Le porte-parole a opposé aussi sa fermeté aux députés de La République en Marche, dont Joël Giraud, rapporteur de la commission des Finances de l'Assemblée, qui réclament une distribution de la "cagnotte" fiscale aux secteurs et populations délaissés à leurs yeux par le nouvel exécutif.

Le déficit du budget de l'Etat s'est réduit de 1,3 milliard d'euros en 2017 par rapport à 2016 pour atteindre 67,8 milliards d'euros, son niveau le plus bas depuis 2008. Les seules recettes fiscales nettes ont atteint 295,6 milliards d'euros, en hausse de 11,5 milliards d'euros par rapport à 2016.

"ÇA N'EST PAS UNE CAGNOTTE"

Dans un entretien aux Echos, Joël Giraud suggère de consacrer 80% de cette "bonne fortune" au désendettement et 20% à des "mesures d'urgence" en faveur notamment des Ehpad (maisons de retraite médicalisées), des "territoires fragilisés par la désindustrialisation" ou des bénéficiaires de minima sociaux.

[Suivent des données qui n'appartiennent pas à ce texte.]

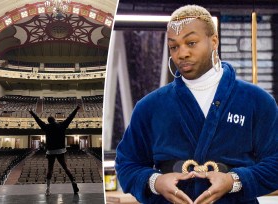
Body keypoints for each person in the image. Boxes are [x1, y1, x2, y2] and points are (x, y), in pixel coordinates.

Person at [115, 4, 278, 204]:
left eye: (191, 43)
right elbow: (127, 164)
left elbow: (275, 162)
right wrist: (155, 182)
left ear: (214, 41)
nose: (181, 53)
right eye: (174, 46)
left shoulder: (256, 101)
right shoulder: (149, 106)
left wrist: (234, 180)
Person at [29, 106, 80, 196]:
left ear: (48, 121)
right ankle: (73, 182)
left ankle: (48, 189)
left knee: (50, 170)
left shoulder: (46, 127)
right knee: (66, 167)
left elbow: (37, 120)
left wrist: (32, 113)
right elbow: (70, 117)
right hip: (60, 150)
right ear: (55, 120)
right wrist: (76, 109)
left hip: (51, 151)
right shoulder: (61, 125)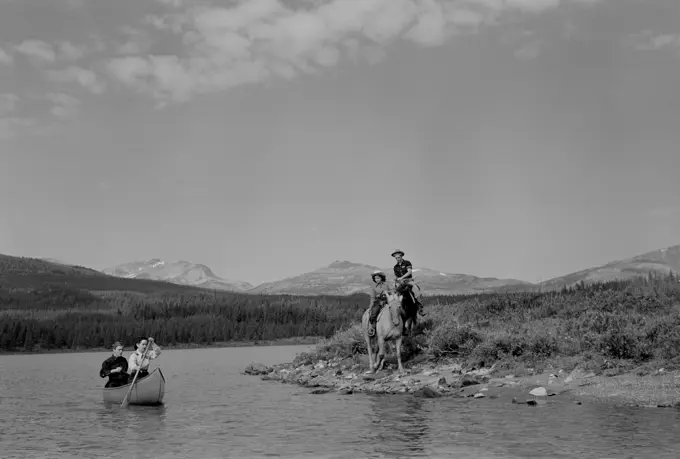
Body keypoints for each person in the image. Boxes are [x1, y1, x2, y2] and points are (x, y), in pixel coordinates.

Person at [391, 249, 425, 316]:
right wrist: (395, 280)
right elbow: (396, 276)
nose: (397, 259)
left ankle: (420, 308)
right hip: (400, 282)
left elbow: (409, 272)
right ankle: (393, 308)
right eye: (396, 258)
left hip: (409, 280)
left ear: (401, 256)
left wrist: (402, 277)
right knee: (394, 292)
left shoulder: (407, 263)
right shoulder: (395, 267)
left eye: (398, 257)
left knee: (416, 290)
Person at [367, 270, 394, 337]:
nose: (377, 280)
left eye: (378, 278)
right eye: (375, 278)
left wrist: (387, 292)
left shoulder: (387, 284)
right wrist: (371, 306)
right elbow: (372, 297)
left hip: (388, 300)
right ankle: (372, 327)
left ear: (381, 278)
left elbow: (392, 291)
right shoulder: (373, 287)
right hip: (378, 302)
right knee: (374, 312)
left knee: (397, 309)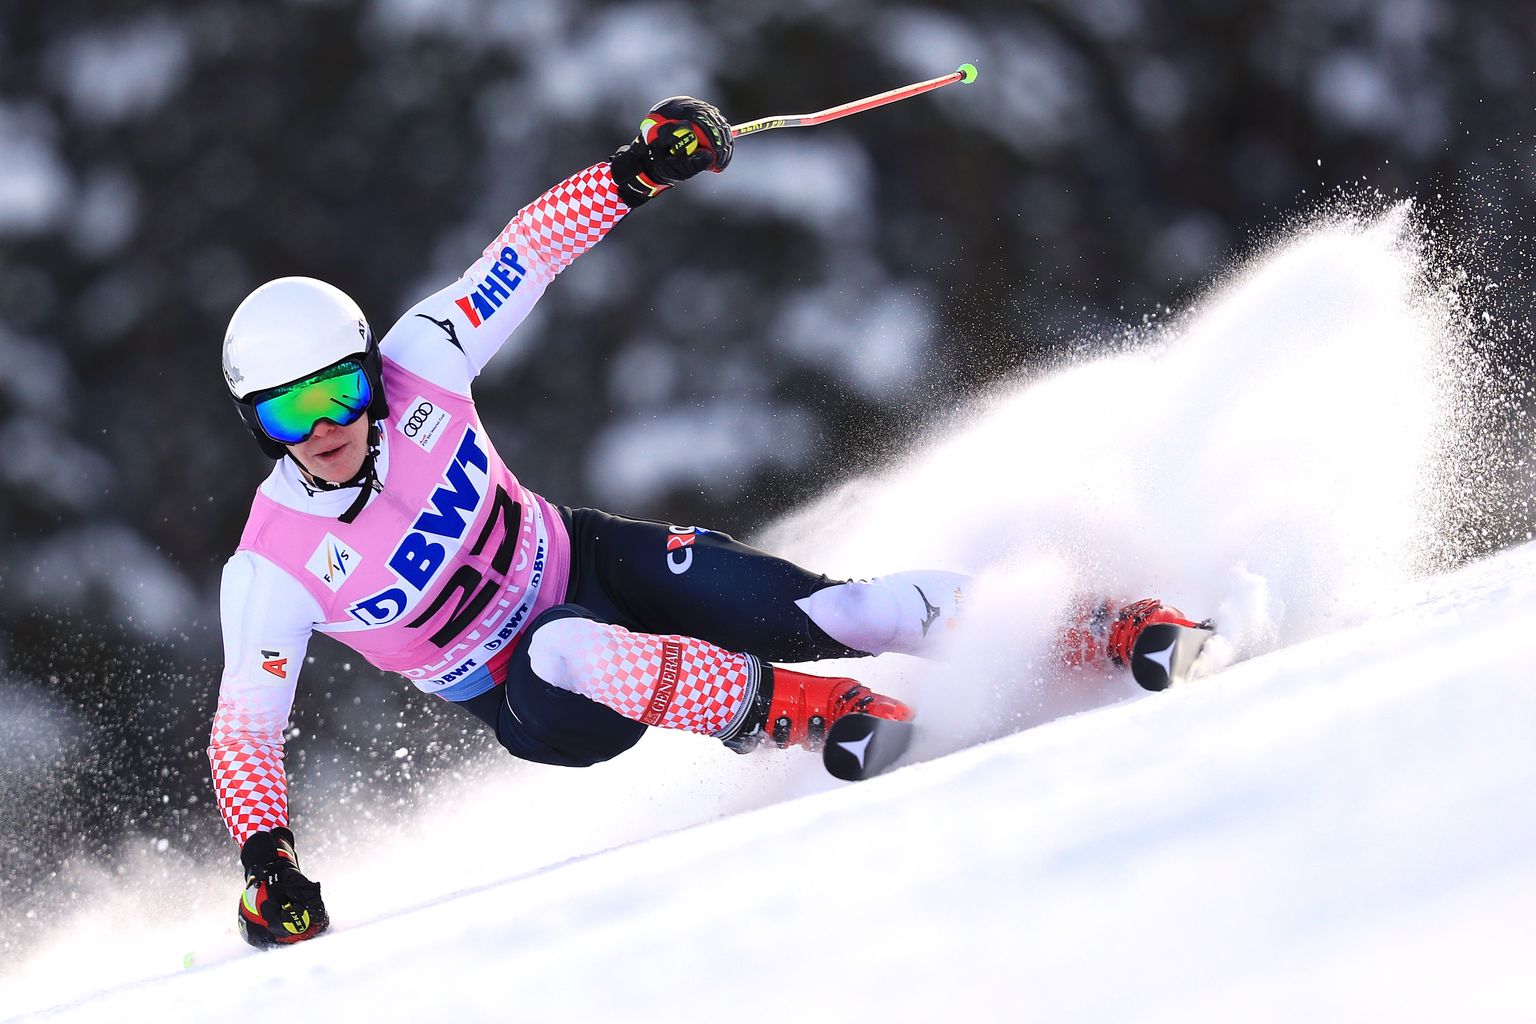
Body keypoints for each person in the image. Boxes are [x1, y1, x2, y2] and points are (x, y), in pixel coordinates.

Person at [212, 96, 1204, 949]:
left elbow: (524, 253)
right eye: (289, 414)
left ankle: (1099, 627)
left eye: (339, 391)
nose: (326, 427)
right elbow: (244, 732)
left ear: (369, 370)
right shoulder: (273, 565)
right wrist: (270, 864)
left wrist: (638, 169)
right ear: (257, 426)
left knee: (836, 611)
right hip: (529, 693)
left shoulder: (423, 359)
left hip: (591, 559)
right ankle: (810, 713)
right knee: (563, 647)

Les personnels des Ehpad et des services d'aide à domicile se mobiliseront également jeudi pour protester contre l'insuffisance de leurs moyens.

"Ça n'est pas une cagnotte", a répliqué Benjamin Griveaux, rappelant que la France "a accumulé quasiment 100% de la richesse nationale en dette".

"Notre objectif, c'est de faire en sorte que (...) pour la génération d'après, la dette soit moins importante, pas par fétichisme des 3% imposés par Bruxelles", a-t-il dit en écho au Premier ministre Edouard Philippe et au ministre de l'Economie Bruno Le Maire.

En visite en Inde, Emmanuel Macron a profité d'une rencontre avec la communauté française pour défendre sa méthode, jugée "brutale" par les syndicats.

"Nous allons continuer à réformer en profondeur, avec bienveillance mais avec la certitude que notre pays a besoin de ces transformations pour rattraper un retard qu'il a accumulé depuis des décennies et qui était inexplicable", a-t-il dit.

"Ça ne s'arrêtera ni demain, ni le mois prochain ni dans les trois mois", a-t-il lancé.